Research has also shown that around 37% of 20 year olds and 96% of 80 year olds have disc degeneration on X-Ray. And the kicker…. The vast majority of those individuals have NO SYMPTOMS whatsoever! This fact perfectly demonstrates how unwarranted X-Ray imaging can actually be detrimental to the patient rather than helpful. Imagine going through life with the diagnosis of “disc degeneration?” Sounds scary, right? Sounds like you could make it worse if you’re not careful, right? WRONG!
But if chiropractors aren't taking X-Rays of their patients then how do they know where to start? The answer is taking a detailed medical history where the patient tells THEIR STORY. This is then followed up with a detailed physical examination which provides the clinician with information about the behavior of the patient’s pain/injury.

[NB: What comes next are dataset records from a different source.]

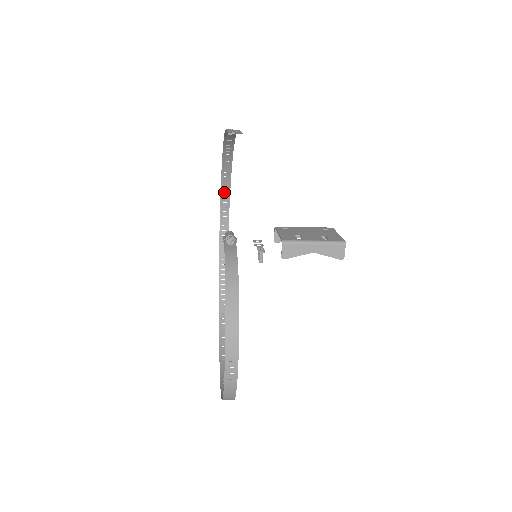
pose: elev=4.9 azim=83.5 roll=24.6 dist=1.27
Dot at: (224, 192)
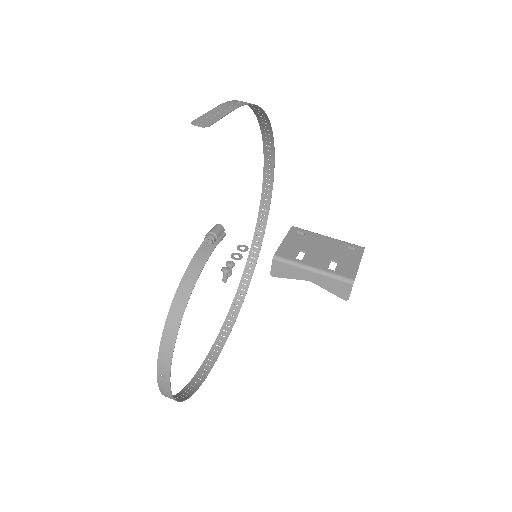
Dot at: (268, 158)
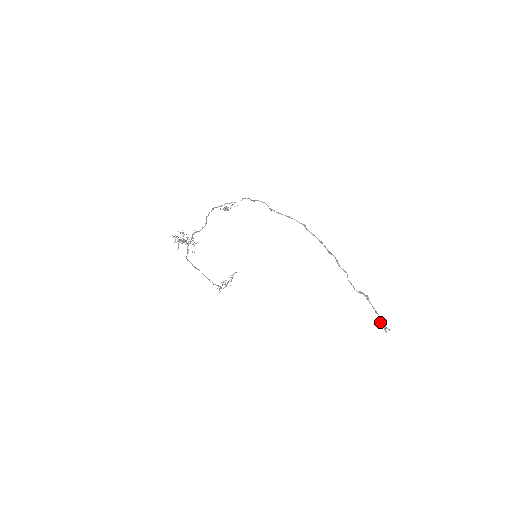
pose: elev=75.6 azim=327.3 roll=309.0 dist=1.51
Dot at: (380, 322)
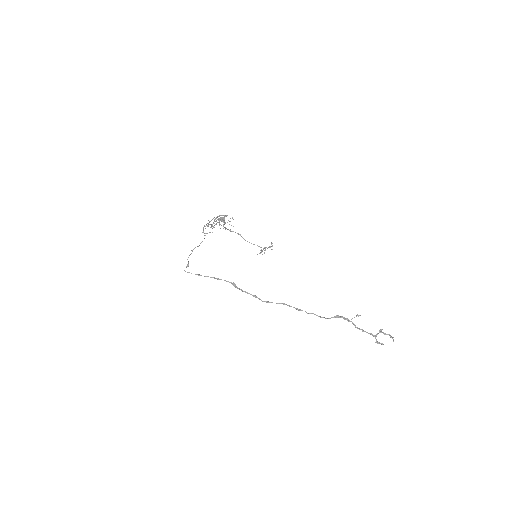
Dot at: (382, 332)
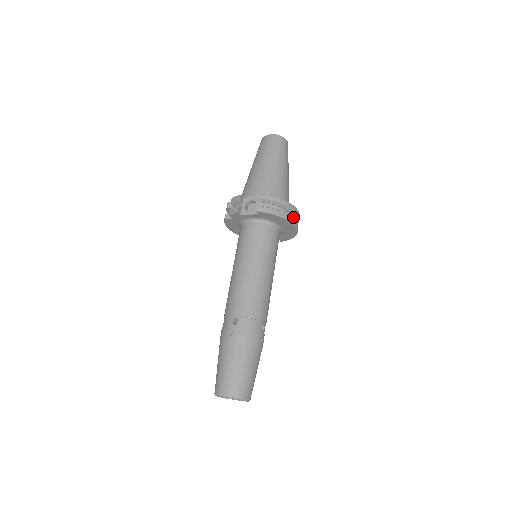
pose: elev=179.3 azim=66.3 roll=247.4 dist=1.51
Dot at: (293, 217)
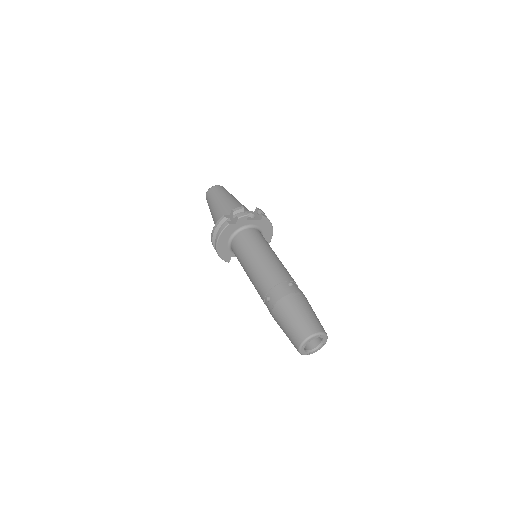
Dot at: occluded
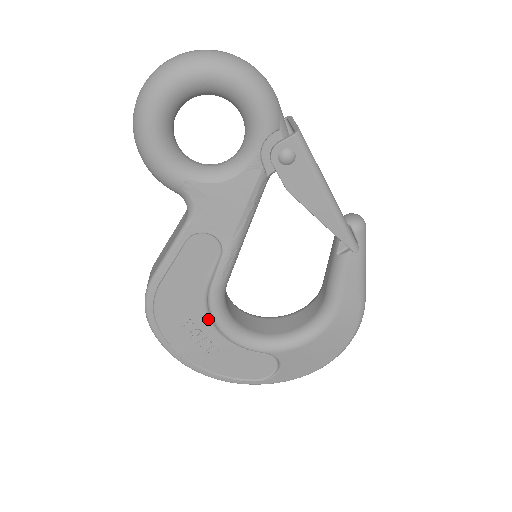
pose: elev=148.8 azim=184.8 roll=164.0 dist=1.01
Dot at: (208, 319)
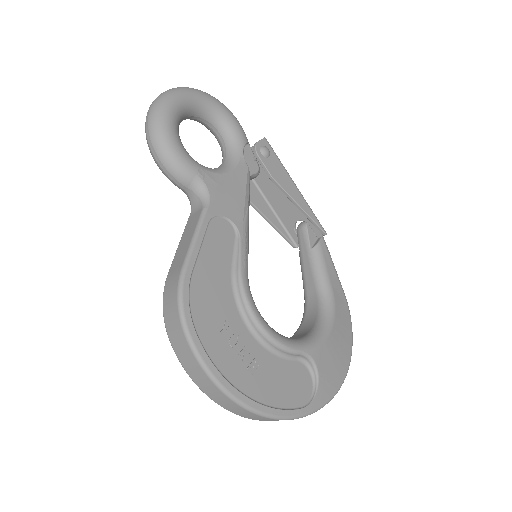
Dot at: (241, 319)
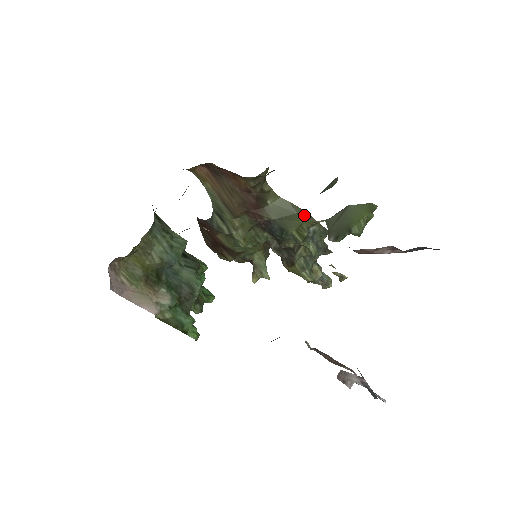
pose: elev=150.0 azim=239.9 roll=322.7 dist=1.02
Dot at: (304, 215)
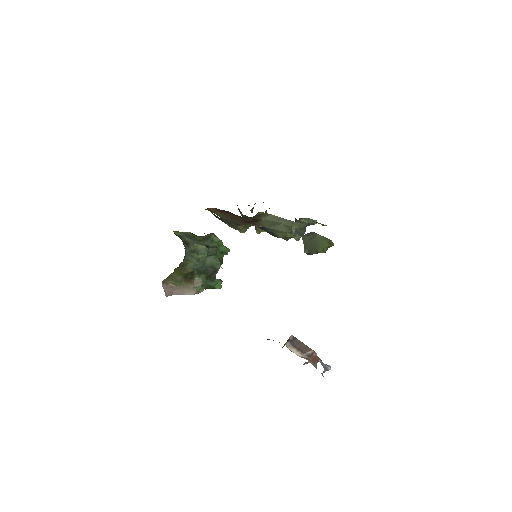
Dot at: (288, 224)
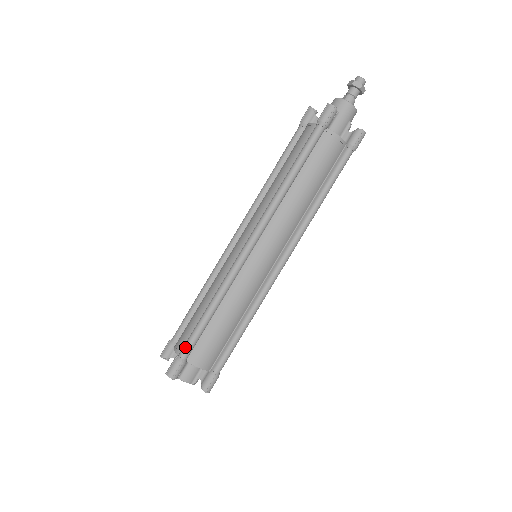
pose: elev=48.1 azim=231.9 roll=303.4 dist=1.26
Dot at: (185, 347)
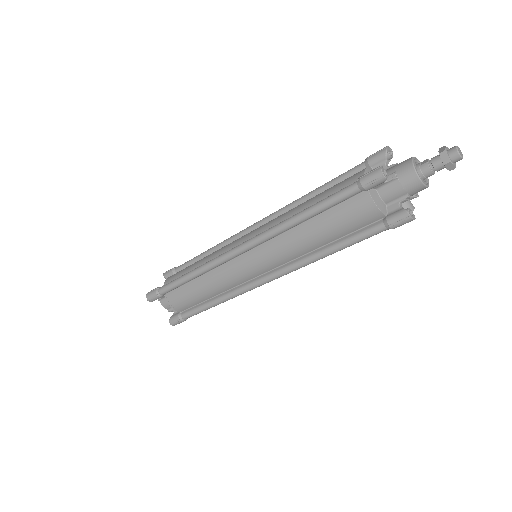
Dot at: (164, 287)
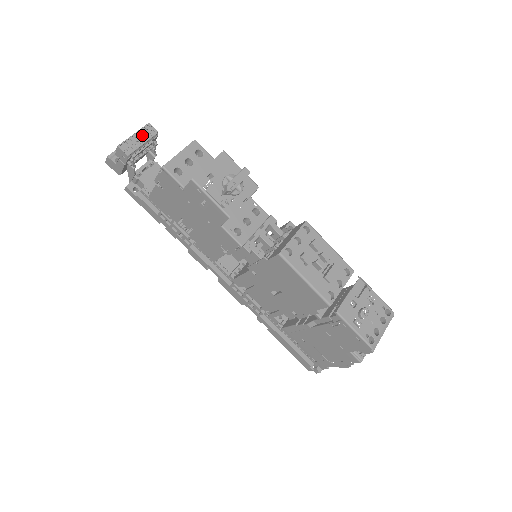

But how can they be sure that their patient doesn’t have underlying disease presenting as neck/back pain? Again it comes back to the history and exam. Throughout the history and exam a trained clinician will be on the lookout for what we call “RED FLAGS.” These red flag signs are indications that the patient’s pain is caused by something other than uncomplicated musculoskeletal sources. These red flag signs are actually quite reliable in diagnosing serious disease too!
In summary, YOU are WAY MORE than what an X-Ray may or may not show. At SCWC we treat the patient, not the image!